The trade-off is obvious here. Pederson is willing, it seems, to sacrifice more opportunities for the offense to achieve a greater measure of synchronicity. The benefit, of course, is that the Eagles are more likely to enter the regular season with a full complement of healthy starters. It's easy to argue that Wentz needed more time to build chemistry with Smith and Alshon Jeffery, that it would have been reassuring to see Wendell Smallwood pick up at least one blitzing Miami linebacker Thursday night, that the offensive line didn't look as stout as often as it ought to. But using the preseason to foreshadow how a team or an offense or a defense might perform once the games begin to matter is often a futile exercise.

One needs only to think back to the 2015 preseason for a telling example. If the numerical sequence 27-2 still forever sticks to Nick Foles and his tenure as the Eagles' starting quarterback, a now-infamous night in Green Bay set up the same unreasonable expectations for Sam Bradford: 10-10-3. Ten completions in 10 attempts for three touchdowns … and so many unfulfilled Super Bowl dreams.

"We might have peaked a little early," Eagles tight end Trey Burton said, laughing at the memory of the Eagles' dominant '15 preseason and the ugly 7-9 campaign that followed it. "We definitely were feeling really good. We were rolling. We were hitting a lot of things in stride, which is good, but you also need to have moments where you don't play well and you've got to pick yourself back up and have another opportunity to do well."

"The biggest thing is, how effective are we on offense?" Wentz said. "Are we moving the chains?
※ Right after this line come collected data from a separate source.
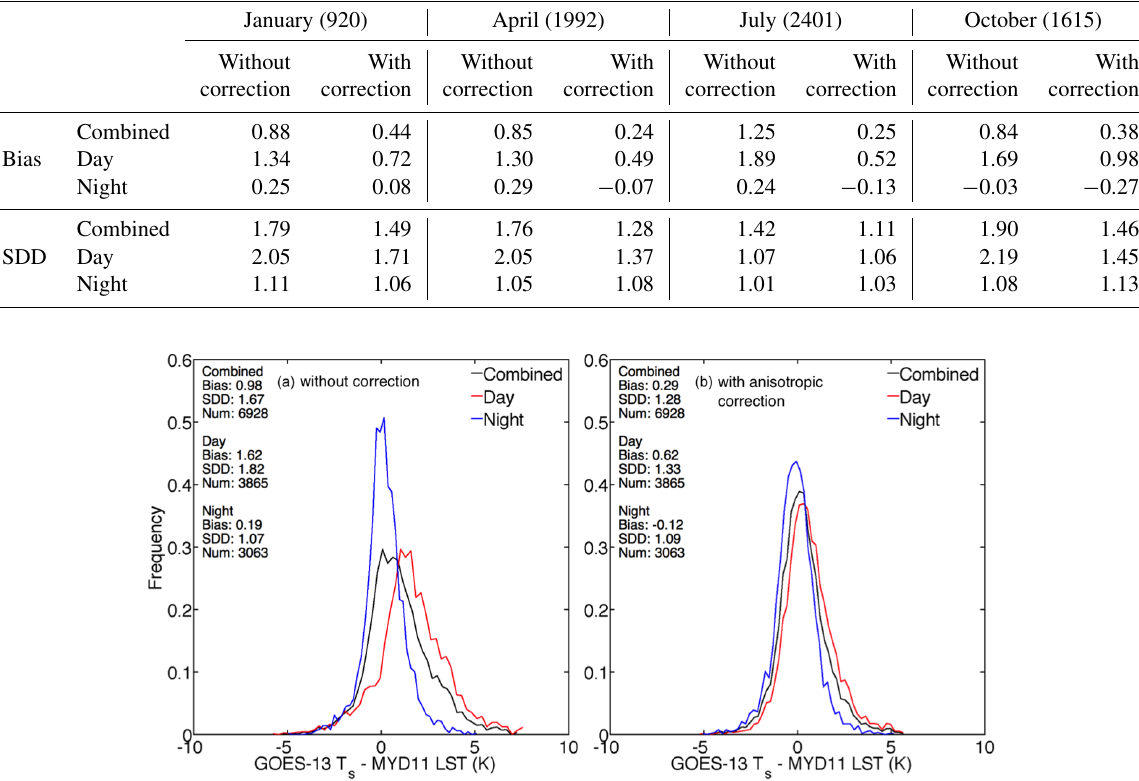
Figure 10. Probability distributions of LST differences from GOES-13 and the MYD11 Aqua MODIS product for day, night, and all times (combined) (a) without and (b) with the Vinnikov et al. (2012) three-kernel anisotropic correction applied, for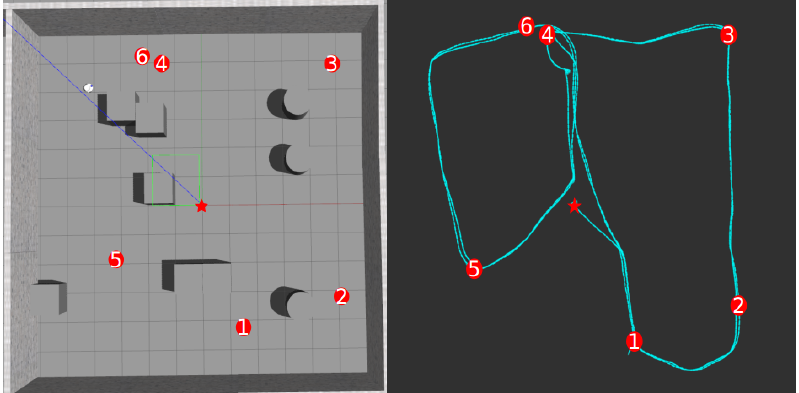
Figure 4. The trajectory of the mobile robot in the single robot mapless navigation tasks. The left part is the navigation environment in Gazebo, the right part is the trajectory of the mobile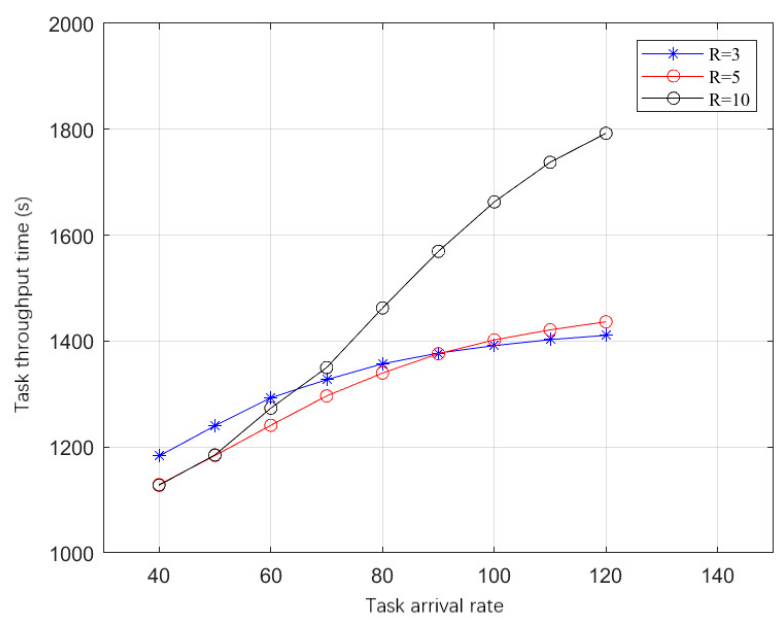
Figure 9. The curve of the task throughput time with the task arrival rate.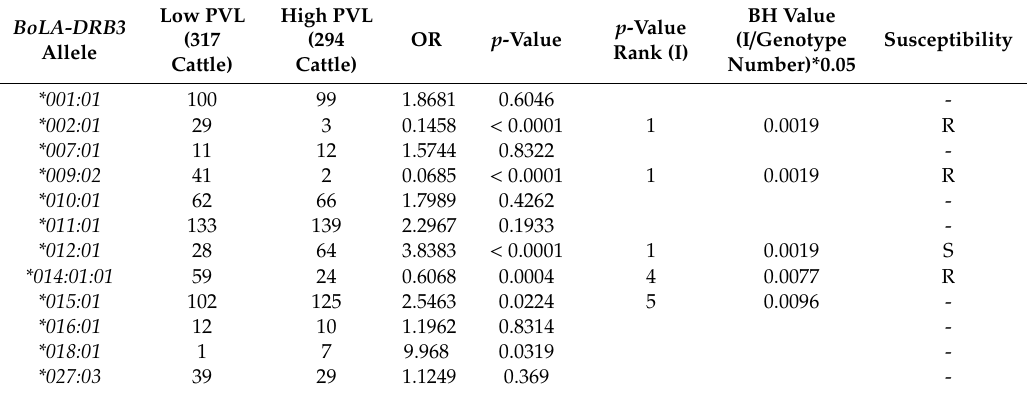
Table 5. Fisher’s exact test based association analysis of BoLA-DRB3 alleles in low PVL and high PVL cows.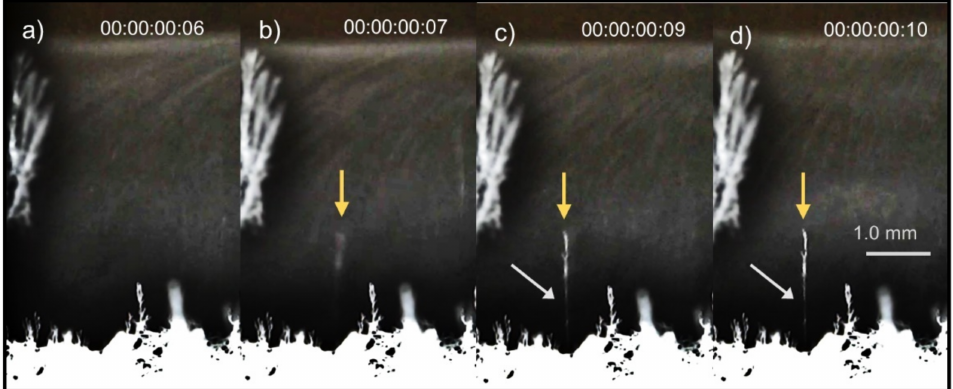
Figure 4. Consecutive contrast/brightness enhanced frames show the same area, where a floating ice needle (yellow arrows) appears in the lower part of each frame. There is no sign of a needle in frame ( a ) but it appears faintly in the following frame, Note the increase in needle contrast and its thickening, from ( b – d ) in the bottom, whereas its length remains nearly constant. The needle is not uniform along its length. Grey arrows point to a needle extension towards the lower surface, appearing only in the two frames to the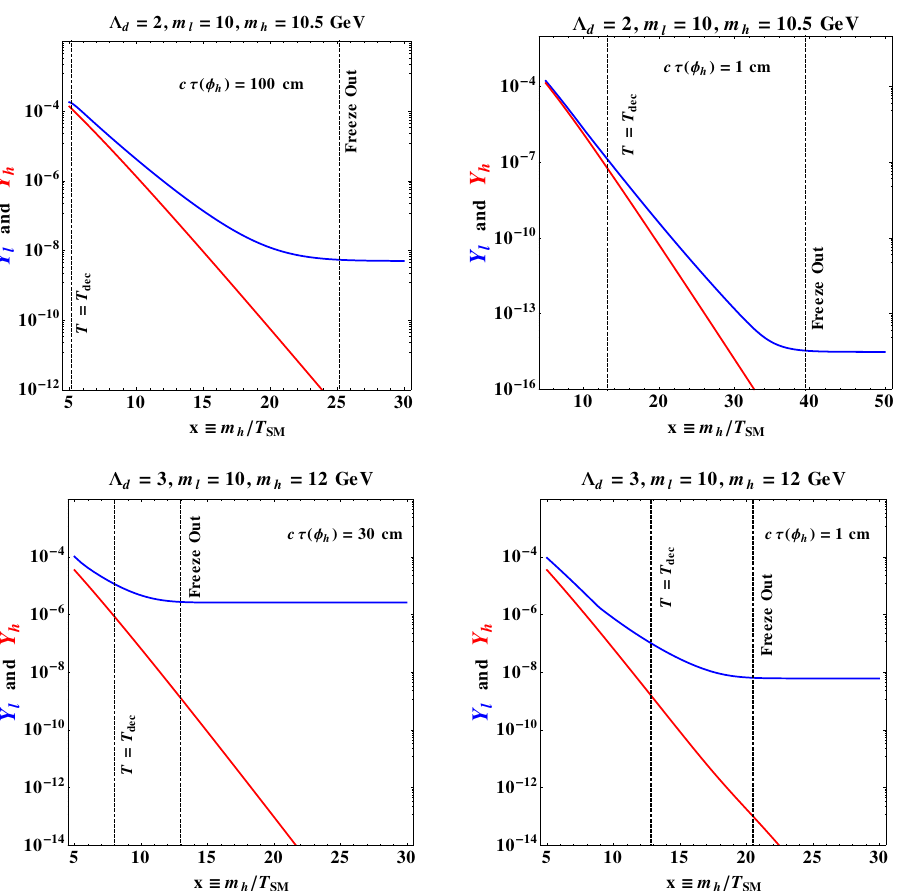
Figure 2 . Evolution of Y l;h in x (cid:17) m h =T SM for di(cid:11)erent dark hadron masses and (cid:30) h lifetimes. The blue and red curves stand for Y l and Y h separately. The vertical lines at smaller x values show the temperature of thermal decoupling between the hidden and SM sectors. The vertical lines at larger x values show the temperature of (cid:17) d freeze out. We assume Y h = Y l for the initial condition.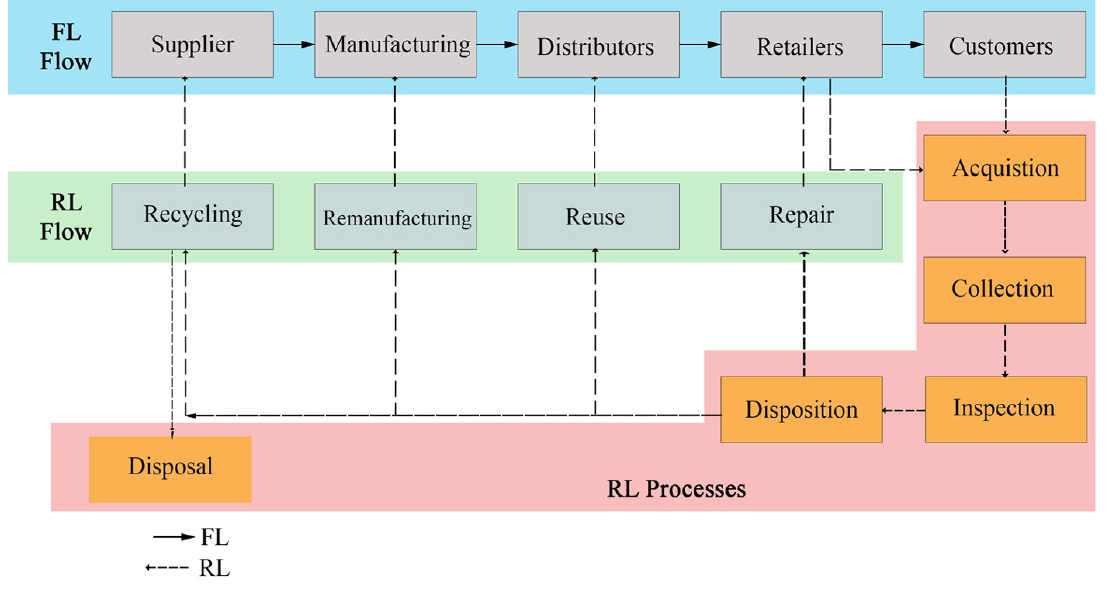
Figure 4. The flow of forward logistics (FL) and reverse logistics (RL) processes [9].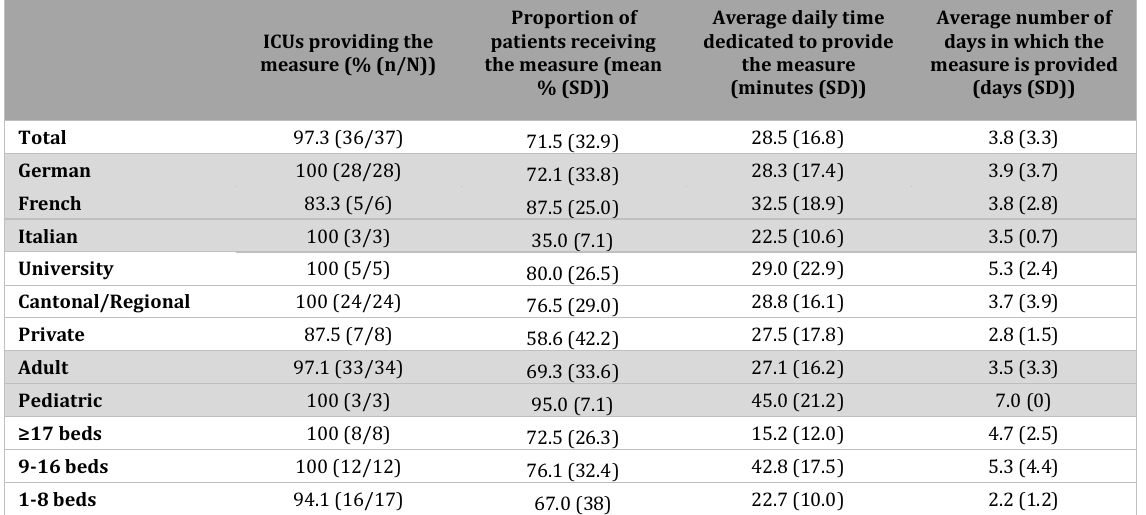
ICUs providing the measure (% (n/N))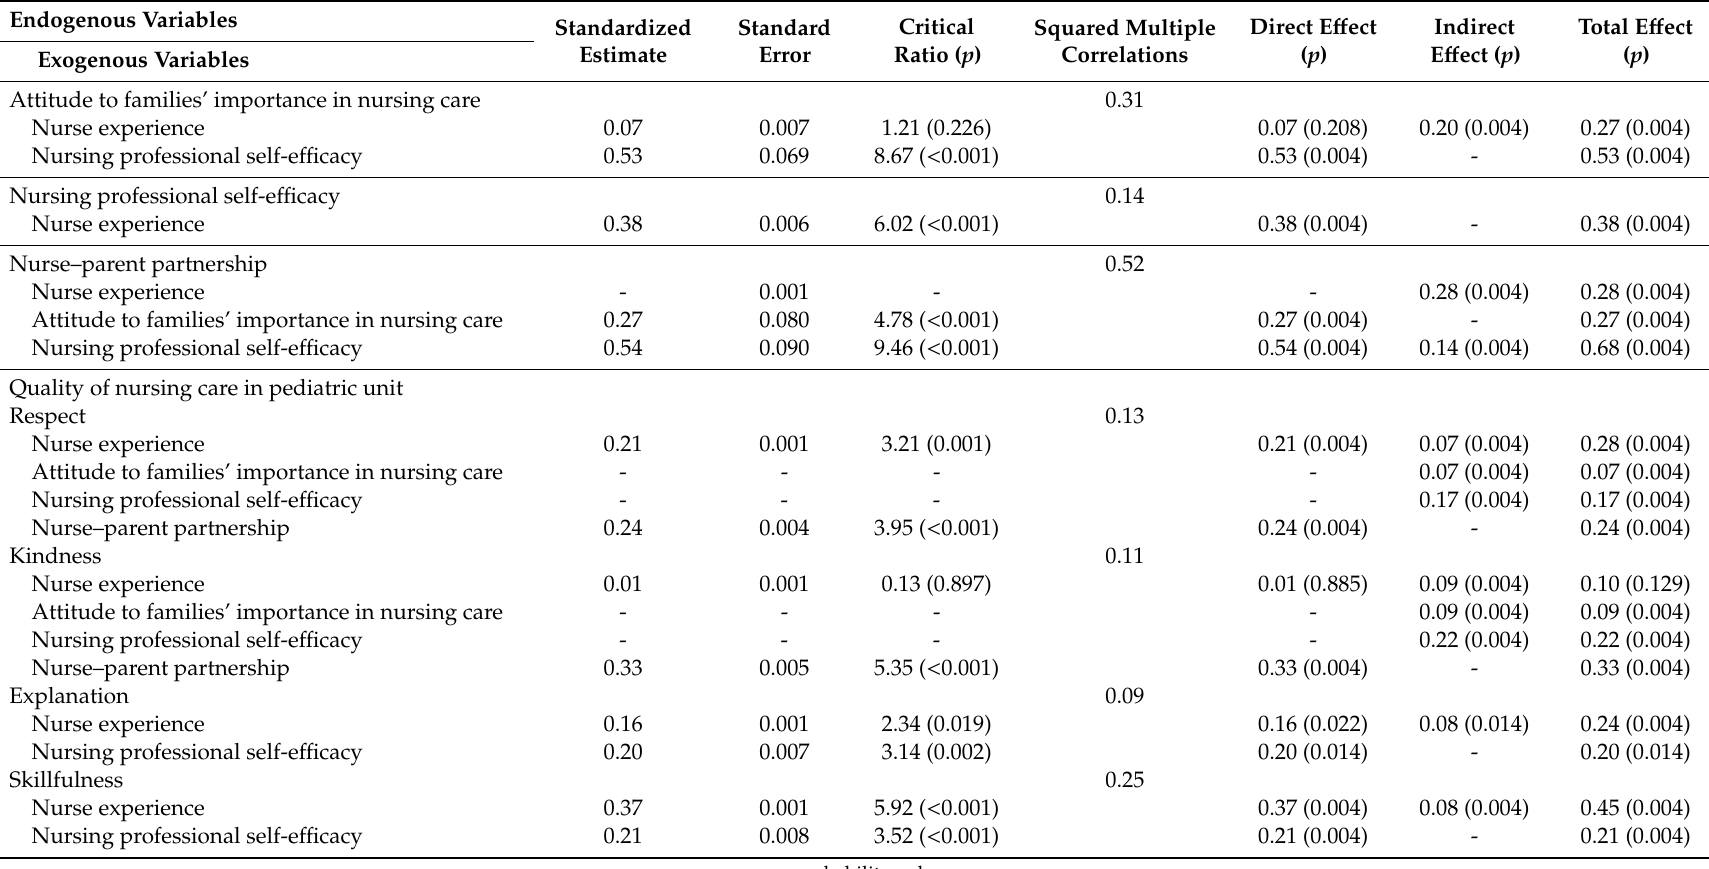
Table 3. Estimates and standardized e ff ect of the modified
Are we converting third downs? Situational football is a huge part of this game, and that's what we're always mindful of. How are we doing in the red zone? How are we doing on third down? Discipline, penalties — we've got to avoid that stuff. Judging success is always an interesting thing in a preseason game. Ultimately, you want to win the game, but it brings on a different element. I think we just want to be sharp."

By those measures, the first-team offense got plenty of prep work Thursday night, even in just a quarter. The offensive line — and, among the running backs, Smallwood, in particular — did struggle to protect Wentz on a couple of blitzes. On the first play of the Eagles' third possession, Dolphins defensive end William Hayes bull-rushed Lane Johnson, driving him so far backward that Hayes batted a Wentz pass into the air and allowed defensive tackle Jordan Phillips to intercept it. But the Eagles closed the quarter with an eight-play, 93-yard drive that featured a 16-yard run by the heretofore unproductive LeGarrette Blount and two completions to Jeffery, including a 15-yard touchdown.

As Wentz and Jeffery jumped into each other's arms in the end zone, Pederson decided that he had seen enough from his most important offensive players. The Eagles had moved the ball. They had avoided any major injuries. And they would be back on the practice field soon enough. Which, if you believe the man who helped deliver the night's first big play, is what matters most.